Blazing by adopters
Thank you for the example, Roy. Perfect example of why blazing should be left to the adopter, who has after all been informed of the normal guidelines for trail marking.
On Mt. Cardigan, for example, the tourist trails are somewhat overblazed save where we have a wide treadway and clearing through the trees. More remote trails have much sparser blazing, more in line with normal guidelines. However, after decades of hearing both the good and the bad from hikers I have concluded that if we have limited crew time then that time is better spent keeping the blazes clear and visible rather than cutting brush. Usually we have a crew of two, one to trim brush especially where it screens a blaze and the other to paint. We move slowly, about a mile an hour, and the trimmer trims almost constantly save in places with a tight canopy overhead and little undergrowth...
We use latex gloss enamel paint. It does not hurt the bark of trees, is very weather-resistant, and the gloss does a fine job of reflecting headlamps and flashlights in dim light. We find that blazes last about eight years in the woods, but only four years in the alpine zone where sun and wind are harsher.

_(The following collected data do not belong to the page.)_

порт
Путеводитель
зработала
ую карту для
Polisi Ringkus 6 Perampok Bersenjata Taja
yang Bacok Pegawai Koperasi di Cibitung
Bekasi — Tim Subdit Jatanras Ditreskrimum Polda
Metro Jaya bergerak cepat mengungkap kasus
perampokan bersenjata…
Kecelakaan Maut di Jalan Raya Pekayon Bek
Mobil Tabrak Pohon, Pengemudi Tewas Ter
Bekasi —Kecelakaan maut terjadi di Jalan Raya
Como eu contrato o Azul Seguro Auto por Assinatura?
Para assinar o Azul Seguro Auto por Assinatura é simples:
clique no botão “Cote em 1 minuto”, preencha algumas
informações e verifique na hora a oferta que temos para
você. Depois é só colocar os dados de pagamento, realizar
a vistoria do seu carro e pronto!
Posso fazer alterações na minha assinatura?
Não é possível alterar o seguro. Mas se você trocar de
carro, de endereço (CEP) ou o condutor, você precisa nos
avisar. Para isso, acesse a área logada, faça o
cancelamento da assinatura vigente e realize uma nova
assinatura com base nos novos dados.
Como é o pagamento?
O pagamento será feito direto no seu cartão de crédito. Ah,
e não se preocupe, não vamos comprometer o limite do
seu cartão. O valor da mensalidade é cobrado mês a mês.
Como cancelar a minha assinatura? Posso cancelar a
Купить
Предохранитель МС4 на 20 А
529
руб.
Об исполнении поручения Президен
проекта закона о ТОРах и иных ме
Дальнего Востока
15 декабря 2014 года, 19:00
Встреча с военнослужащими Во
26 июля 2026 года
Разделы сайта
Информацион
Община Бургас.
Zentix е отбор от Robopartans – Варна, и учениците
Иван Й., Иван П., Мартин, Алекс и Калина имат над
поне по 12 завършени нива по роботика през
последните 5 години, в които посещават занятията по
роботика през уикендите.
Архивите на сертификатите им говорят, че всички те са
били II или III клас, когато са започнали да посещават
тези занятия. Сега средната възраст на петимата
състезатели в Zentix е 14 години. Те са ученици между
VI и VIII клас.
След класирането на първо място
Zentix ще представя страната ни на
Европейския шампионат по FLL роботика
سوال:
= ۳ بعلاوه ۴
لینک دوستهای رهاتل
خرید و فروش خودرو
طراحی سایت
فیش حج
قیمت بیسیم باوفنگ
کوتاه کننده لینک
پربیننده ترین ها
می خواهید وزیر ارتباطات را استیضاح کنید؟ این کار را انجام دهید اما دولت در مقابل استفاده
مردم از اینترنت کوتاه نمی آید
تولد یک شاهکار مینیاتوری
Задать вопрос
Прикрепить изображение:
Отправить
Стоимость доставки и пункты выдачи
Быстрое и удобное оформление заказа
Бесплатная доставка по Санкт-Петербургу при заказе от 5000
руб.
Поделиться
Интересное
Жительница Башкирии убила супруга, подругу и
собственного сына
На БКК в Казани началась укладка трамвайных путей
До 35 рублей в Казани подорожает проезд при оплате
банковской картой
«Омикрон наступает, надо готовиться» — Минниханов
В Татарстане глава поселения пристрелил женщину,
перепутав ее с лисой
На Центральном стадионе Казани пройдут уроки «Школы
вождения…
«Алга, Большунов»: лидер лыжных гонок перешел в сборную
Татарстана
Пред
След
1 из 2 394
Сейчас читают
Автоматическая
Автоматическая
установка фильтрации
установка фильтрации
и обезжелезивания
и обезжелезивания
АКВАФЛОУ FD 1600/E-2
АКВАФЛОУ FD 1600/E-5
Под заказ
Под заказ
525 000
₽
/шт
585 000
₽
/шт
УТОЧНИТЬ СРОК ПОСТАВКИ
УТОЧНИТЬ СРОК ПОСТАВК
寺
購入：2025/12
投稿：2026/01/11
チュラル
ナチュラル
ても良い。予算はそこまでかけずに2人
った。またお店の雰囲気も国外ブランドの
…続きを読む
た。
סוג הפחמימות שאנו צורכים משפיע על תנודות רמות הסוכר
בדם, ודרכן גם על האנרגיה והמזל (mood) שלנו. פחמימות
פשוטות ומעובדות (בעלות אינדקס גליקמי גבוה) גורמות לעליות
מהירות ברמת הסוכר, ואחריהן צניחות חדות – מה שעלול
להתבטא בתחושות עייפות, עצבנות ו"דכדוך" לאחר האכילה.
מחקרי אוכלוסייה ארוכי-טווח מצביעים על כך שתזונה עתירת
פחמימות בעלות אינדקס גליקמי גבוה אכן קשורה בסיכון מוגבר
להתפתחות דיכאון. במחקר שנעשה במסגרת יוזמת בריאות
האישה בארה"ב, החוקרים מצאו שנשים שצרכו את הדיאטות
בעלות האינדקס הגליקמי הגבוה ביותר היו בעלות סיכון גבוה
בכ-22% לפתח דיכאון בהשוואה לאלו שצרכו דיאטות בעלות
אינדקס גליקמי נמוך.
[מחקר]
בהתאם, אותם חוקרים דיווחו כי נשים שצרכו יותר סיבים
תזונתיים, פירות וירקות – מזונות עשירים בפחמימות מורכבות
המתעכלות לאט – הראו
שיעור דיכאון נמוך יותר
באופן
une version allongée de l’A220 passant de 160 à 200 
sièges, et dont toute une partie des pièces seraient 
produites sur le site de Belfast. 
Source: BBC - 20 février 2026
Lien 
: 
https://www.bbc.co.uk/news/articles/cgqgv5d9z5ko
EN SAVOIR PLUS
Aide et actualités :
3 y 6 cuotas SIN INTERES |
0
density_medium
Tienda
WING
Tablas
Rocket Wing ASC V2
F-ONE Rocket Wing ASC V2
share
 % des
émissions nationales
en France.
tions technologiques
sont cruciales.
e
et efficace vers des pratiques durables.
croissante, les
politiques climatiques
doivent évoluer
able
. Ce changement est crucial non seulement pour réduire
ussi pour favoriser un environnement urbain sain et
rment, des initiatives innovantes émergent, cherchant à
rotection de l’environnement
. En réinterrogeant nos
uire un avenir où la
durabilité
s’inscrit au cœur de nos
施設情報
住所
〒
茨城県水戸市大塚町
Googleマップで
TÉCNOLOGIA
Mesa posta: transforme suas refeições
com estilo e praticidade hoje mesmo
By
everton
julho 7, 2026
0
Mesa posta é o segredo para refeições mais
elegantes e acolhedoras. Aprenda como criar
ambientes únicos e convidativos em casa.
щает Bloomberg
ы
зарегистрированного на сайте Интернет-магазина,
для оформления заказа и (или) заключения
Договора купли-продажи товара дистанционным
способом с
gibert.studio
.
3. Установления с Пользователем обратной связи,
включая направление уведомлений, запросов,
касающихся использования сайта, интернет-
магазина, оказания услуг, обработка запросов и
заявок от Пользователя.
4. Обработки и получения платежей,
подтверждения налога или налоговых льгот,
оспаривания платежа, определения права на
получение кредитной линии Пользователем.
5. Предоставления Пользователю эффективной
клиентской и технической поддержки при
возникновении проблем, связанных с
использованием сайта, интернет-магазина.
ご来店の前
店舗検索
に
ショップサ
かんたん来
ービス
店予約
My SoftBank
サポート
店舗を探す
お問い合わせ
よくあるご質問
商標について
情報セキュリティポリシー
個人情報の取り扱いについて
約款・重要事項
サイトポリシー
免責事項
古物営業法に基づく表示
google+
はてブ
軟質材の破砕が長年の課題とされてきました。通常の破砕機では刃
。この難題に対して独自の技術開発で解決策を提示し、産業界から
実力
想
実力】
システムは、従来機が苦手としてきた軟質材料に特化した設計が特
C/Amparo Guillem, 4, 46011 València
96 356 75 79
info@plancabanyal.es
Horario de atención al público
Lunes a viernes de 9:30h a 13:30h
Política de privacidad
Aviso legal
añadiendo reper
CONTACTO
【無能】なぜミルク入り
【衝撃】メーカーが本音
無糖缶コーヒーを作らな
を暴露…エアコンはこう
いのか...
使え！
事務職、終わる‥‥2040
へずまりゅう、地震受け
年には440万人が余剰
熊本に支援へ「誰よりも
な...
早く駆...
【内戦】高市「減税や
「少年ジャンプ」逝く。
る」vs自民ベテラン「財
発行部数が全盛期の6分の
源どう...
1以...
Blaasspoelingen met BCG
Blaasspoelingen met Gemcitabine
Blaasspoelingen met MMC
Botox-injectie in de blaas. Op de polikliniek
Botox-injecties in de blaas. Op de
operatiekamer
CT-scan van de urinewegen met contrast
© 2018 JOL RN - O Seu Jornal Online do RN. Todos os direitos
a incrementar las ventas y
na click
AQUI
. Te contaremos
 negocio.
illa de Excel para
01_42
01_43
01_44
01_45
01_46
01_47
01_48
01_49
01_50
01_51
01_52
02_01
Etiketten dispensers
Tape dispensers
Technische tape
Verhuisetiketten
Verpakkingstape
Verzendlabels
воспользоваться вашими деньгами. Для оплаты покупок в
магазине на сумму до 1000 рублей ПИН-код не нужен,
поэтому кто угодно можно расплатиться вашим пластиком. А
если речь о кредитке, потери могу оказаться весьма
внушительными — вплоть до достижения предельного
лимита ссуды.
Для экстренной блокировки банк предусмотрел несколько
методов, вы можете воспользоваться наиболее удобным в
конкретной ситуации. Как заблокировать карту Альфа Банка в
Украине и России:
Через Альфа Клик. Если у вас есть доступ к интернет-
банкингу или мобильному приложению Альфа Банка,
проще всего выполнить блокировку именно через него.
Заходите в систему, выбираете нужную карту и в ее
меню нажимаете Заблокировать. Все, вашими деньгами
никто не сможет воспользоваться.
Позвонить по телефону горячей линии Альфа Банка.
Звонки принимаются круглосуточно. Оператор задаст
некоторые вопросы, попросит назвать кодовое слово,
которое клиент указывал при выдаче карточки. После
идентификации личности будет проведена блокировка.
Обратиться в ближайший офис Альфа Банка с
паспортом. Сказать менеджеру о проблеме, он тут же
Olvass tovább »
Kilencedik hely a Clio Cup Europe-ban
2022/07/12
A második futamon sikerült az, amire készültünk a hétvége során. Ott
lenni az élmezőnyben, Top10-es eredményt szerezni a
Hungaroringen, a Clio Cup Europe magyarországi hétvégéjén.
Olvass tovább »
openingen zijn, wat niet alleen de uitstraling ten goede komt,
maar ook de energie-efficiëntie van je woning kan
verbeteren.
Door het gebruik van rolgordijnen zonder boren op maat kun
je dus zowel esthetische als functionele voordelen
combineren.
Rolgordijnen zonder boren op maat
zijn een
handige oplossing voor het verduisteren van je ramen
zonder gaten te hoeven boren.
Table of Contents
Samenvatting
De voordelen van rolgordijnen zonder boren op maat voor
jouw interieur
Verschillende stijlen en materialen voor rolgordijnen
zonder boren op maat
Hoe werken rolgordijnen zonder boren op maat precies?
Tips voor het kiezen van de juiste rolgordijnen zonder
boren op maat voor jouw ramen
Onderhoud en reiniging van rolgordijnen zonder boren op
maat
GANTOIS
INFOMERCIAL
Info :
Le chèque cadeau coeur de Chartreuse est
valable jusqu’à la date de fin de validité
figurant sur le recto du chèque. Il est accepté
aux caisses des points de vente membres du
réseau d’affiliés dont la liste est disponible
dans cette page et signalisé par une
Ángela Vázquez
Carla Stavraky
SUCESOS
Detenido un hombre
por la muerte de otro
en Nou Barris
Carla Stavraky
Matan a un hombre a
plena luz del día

On that granite dome mountain where trails cross ledges too smooth and steep for cairns (if there was rock enough near enough, which there ain't), paint blazes are the only way to show the trail route. Given the thick fog that covers the summit on occasion, we have blazed those ledges as close as five yards between blazes, which is none too close for that place.
I offer this as but one example of how adopters have adapted the guidelines to a specific mountain and user groups.